The regulator’s decision giving until May 31 as an interim deadline while it reviews both applications will be respected, he said.

“That’s what we’ll work with and we’ll continue with our construction efforts to be able to get that substation in place by that time,” Schreiner said.

The 340-megawatt capacity line was fully contracted by wind power generators, and supported on the American side by a low-cost, 30-year loan from the Western Area Power Administration of the U.S. Department of Energy.

The $161-million federal stimulus loan could be compromised if the project is delayed beyond April 30, 2012, according to MATL proponents.
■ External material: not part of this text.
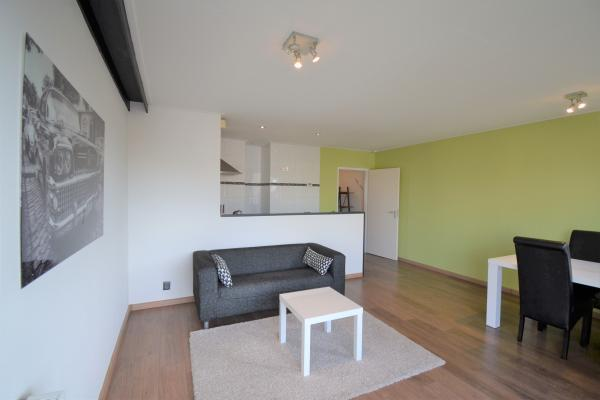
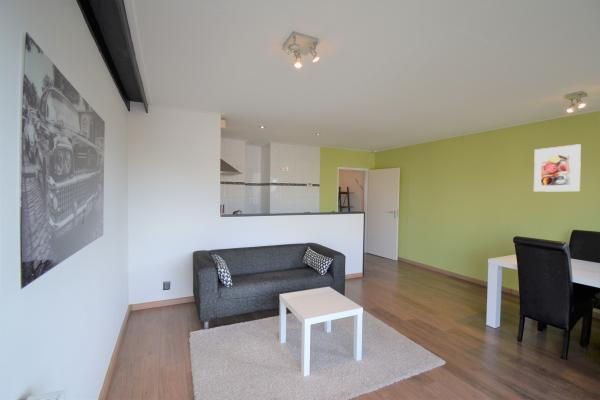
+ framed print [533,143,582,193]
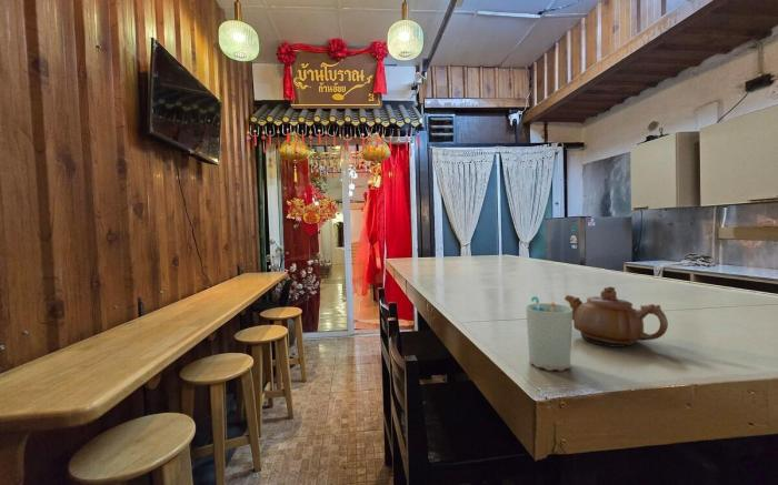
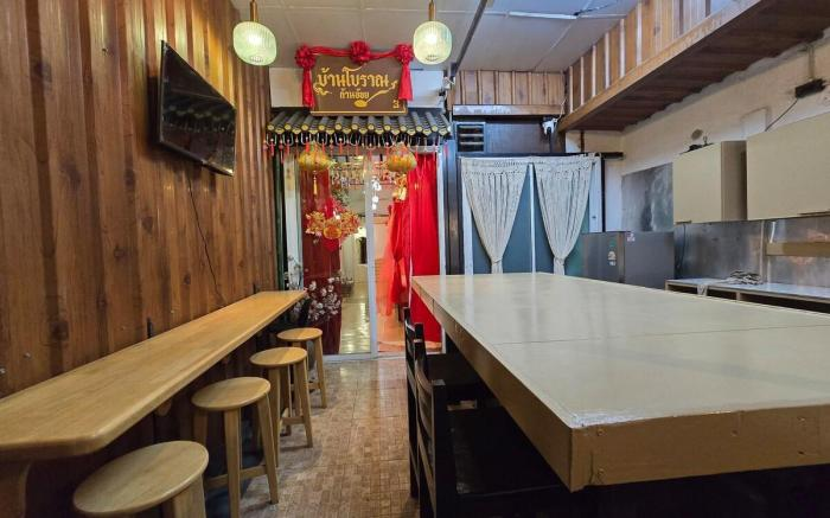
- cup [526,295,573,372]
- teapot [563,285,669,348]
Back in Alberta, the Alberta Electric System Operator was aware of the commission decision and was planning around it, said spokesman Alan Clay.

“As the system operator we are doing all the necessary work to prepare to integrate the new intertie into the Alberta interconnected electricity system in a safe and reliable manner,” Clay said.

Alberta currently has access to about 10,000 megawatts of power off a maximum capacity of 13,000 MW.